• WHAT YOU HAVE TO DO
After going through the data below, state how many lines contain "boolean", and nothing else.

• DATA
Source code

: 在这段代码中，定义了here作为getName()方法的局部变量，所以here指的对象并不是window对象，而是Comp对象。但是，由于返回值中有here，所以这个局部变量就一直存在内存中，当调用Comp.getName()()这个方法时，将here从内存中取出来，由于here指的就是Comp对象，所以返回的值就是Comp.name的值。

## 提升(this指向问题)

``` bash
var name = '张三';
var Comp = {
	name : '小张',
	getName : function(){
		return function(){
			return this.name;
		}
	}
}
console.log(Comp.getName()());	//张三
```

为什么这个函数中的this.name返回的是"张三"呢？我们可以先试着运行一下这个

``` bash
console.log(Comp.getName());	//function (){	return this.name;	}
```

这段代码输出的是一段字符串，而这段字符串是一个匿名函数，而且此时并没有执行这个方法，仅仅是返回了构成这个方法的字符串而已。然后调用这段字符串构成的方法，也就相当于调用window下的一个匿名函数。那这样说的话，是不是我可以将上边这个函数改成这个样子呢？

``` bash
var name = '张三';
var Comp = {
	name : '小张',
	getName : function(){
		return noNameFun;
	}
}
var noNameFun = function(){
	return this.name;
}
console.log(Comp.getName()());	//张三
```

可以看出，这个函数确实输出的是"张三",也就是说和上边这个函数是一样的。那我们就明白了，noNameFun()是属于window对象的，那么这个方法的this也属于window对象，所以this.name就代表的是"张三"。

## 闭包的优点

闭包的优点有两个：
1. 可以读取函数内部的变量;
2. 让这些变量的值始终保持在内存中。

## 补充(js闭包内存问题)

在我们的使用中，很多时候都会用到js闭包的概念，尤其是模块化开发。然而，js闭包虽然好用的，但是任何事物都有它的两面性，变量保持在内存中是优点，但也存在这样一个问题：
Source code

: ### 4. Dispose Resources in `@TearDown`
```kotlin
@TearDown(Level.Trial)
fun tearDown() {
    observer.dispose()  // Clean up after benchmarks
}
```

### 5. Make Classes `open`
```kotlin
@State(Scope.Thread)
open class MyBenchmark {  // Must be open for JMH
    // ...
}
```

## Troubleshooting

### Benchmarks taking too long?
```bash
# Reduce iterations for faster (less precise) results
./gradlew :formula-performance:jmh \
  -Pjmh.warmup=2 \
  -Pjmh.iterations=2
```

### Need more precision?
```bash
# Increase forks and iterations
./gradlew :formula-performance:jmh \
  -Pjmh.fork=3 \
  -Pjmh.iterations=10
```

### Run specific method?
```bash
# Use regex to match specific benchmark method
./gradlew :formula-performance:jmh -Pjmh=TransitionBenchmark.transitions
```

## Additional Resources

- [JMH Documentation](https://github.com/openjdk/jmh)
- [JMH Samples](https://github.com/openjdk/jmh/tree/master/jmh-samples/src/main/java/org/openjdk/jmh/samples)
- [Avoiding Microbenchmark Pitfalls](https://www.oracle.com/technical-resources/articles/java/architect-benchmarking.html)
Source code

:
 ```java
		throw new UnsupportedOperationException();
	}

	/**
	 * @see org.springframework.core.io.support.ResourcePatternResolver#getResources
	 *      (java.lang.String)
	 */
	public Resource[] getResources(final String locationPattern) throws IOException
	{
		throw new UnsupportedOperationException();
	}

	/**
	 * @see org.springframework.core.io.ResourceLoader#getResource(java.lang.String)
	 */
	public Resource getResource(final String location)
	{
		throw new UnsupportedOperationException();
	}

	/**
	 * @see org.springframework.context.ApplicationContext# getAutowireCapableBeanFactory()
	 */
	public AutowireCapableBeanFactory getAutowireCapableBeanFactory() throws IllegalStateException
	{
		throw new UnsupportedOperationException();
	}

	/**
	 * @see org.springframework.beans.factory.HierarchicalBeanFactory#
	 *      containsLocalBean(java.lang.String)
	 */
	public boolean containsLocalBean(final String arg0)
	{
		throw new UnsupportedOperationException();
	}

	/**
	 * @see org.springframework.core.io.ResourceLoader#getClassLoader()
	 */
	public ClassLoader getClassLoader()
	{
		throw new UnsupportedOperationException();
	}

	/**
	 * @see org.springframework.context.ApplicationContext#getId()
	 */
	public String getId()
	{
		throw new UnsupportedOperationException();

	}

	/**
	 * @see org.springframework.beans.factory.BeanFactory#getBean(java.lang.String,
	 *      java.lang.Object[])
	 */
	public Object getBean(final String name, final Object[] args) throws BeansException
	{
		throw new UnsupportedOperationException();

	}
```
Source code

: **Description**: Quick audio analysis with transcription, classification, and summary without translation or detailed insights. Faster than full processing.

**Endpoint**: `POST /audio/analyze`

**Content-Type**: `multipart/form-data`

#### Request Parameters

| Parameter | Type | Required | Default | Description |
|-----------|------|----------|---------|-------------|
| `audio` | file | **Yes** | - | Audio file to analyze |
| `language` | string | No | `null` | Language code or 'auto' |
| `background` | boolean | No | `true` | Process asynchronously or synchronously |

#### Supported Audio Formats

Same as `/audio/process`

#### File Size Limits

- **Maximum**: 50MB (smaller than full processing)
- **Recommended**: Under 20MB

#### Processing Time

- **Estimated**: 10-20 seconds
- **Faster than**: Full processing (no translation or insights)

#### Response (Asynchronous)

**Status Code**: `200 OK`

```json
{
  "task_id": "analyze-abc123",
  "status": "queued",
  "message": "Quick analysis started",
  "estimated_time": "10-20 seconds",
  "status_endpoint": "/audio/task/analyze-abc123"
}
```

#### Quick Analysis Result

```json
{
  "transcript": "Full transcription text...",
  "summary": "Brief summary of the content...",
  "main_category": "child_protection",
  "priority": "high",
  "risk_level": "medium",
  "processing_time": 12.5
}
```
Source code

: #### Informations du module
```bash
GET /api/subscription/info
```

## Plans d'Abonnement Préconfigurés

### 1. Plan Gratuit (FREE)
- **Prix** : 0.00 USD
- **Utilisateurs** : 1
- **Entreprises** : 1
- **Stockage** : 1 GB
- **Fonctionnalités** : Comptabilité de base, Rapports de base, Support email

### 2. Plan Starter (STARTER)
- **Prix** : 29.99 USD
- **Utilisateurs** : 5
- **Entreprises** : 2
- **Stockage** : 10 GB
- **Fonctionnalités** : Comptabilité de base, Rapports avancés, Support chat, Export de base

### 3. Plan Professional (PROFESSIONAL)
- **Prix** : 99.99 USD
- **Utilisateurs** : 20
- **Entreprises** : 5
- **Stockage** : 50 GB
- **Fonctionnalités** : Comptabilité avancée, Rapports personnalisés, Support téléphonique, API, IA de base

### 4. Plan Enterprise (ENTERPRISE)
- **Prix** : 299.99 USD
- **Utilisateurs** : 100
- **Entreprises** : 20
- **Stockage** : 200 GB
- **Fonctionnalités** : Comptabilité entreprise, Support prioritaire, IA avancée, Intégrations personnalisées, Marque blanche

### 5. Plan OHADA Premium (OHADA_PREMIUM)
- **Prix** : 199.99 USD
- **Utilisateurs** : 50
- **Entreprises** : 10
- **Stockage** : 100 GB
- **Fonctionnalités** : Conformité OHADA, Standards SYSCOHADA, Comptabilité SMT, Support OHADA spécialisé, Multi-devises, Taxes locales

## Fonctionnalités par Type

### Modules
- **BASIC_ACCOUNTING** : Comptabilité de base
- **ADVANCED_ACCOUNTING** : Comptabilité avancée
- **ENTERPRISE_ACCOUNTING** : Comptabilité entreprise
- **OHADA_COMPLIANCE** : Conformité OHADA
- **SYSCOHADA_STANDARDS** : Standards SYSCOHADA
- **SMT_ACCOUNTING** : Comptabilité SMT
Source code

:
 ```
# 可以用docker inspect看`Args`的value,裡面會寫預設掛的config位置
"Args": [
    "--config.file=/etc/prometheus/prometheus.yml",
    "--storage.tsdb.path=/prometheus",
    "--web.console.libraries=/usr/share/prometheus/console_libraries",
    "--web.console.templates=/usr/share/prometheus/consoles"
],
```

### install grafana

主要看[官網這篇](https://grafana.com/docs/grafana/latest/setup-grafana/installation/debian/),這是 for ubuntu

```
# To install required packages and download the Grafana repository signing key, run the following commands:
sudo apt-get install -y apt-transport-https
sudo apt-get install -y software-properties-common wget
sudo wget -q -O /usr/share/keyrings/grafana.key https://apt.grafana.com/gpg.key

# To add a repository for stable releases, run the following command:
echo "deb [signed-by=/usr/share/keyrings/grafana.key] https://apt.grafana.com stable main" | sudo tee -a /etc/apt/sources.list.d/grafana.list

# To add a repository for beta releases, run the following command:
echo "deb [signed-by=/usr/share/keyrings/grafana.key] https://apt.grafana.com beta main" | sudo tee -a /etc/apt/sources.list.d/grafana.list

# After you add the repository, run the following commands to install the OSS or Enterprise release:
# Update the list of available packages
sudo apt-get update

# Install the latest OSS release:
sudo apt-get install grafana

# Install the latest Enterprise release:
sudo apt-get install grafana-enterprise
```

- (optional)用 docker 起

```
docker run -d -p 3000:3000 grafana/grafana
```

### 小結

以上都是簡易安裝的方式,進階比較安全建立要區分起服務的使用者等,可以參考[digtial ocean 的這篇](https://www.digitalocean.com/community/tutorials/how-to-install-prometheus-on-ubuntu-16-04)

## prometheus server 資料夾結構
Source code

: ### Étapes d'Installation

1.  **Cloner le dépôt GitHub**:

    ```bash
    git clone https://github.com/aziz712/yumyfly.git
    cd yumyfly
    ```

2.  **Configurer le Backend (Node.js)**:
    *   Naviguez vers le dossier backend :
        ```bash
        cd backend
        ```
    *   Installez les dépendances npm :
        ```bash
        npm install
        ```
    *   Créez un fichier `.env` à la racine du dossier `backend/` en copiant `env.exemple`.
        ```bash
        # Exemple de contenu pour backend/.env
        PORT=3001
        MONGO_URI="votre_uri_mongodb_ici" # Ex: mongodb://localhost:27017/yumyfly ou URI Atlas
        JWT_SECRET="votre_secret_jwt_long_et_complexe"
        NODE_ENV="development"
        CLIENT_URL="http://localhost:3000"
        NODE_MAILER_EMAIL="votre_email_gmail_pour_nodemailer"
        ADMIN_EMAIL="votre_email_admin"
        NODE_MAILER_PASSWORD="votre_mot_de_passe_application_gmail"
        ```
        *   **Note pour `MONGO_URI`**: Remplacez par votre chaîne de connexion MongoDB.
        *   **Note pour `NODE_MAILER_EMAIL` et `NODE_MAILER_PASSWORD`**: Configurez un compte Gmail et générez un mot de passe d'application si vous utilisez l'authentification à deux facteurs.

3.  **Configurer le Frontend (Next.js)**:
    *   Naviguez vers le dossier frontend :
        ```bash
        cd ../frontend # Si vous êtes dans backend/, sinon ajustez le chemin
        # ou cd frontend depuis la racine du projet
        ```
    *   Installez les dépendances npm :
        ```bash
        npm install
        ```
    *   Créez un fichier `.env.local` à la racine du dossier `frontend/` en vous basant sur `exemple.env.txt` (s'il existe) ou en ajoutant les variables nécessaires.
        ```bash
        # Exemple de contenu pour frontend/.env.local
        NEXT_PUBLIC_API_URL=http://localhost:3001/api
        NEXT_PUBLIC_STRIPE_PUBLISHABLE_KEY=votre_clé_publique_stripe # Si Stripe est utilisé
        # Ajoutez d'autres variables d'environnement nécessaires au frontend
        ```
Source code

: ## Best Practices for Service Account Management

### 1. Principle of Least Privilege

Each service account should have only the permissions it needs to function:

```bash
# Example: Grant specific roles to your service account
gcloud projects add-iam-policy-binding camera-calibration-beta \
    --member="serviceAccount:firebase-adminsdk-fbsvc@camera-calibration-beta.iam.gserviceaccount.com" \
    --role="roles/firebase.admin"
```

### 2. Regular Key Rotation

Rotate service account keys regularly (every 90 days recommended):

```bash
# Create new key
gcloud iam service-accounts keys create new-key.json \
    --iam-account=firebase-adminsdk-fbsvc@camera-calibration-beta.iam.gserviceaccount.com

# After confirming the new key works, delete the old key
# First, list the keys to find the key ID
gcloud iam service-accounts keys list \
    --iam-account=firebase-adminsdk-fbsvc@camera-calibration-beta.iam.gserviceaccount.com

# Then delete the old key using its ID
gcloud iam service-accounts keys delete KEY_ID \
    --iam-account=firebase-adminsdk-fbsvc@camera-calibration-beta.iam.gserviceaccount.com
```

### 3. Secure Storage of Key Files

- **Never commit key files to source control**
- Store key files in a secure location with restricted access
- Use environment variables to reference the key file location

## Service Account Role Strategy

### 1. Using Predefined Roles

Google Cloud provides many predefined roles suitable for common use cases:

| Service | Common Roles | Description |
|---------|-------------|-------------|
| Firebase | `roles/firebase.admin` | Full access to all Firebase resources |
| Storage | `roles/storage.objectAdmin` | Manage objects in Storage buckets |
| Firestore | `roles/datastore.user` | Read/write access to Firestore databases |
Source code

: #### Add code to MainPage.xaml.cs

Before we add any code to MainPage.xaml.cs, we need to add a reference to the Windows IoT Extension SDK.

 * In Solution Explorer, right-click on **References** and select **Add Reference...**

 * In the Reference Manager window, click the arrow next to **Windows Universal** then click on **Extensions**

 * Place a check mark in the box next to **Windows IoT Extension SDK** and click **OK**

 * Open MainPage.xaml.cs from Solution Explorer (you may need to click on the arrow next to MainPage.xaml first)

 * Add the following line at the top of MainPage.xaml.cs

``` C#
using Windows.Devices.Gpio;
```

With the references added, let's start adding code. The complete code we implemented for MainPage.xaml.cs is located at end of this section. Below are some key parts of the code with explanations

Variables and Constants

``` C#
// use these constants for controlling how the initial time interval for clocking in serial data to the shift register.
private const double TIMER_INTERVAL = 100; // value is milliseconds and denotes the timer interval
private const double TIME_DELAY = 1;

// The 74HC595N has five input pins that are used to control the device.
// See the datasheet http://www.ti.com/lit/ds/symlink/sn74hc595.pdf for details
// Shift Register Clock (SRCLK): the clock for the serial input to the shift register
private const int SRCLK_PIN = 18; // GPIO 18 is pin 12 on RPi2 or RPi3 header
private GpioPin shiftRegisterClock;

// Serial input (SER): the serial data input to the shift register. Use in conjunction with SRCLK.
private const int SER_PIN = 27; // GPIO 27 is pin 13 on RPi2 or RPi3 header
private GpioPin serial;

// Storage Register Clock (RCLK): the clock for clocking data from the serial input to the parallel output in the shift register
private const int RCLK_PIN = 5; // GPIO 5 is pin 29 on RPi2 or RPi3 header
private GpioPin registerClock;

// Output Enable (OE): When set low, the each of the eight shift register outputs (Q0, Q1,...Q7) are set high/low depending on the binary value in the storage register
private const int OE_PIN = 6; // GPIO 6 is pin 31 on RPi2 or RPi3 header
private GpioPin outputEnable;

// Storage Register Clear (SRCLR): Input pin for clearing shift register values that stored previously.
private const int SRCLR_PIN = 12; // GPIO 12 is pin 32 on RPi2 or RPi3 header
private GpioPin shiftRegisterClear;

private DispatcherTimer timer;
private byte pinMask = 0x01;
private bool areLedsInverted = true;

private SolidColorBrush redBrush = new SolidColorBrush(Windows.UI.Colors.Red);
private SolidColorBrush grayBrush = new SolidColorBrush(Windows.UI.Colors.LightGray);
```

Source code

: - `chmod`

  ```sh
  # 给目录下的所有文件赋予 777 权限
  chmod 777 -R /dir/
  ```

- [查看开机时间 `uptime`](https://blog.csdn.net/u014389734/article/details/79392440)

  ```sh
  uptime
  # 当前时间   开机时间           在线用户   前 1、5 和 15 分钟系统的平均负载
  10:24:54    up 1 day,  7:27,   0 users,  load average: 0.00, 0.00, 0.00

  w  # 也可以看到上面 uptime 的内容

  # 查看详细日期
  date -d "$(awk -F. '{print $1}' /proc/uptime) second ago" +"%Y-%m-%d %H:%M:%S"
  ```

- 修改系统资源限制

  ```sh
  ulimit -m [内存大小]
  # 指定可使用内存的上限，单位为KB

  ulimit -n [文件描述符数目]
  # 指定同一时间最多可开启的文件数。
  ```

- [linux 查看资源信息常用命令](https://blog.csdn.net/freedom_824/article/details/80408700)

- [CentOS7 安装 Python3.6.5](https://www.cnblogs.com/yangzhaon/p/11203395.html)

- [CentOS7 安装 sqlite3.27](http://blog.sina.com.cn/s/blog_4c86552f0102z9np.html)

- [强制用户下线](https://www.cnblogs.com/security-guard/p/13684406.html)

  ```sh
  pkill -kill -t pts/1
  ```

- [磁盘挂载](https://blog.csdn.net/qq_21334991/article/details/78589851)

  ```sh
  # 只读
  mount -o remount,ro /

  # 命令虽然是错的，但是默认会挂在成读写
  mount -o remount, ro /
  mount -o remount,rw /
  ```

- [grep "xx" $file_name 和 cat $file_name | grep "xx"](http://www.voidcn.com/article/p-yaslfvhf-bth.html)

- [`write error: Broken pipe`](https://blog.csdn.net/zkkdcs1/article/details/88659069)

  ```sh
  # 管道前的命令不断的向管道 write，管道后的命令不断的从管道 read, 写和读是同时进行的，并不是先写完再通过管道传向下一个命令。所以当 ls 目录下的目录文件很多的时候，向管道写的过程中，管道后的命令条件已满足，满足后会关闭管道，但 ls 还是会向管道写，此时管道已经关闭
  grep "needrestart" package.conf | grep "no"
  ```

• REPLY TO THE TASK
2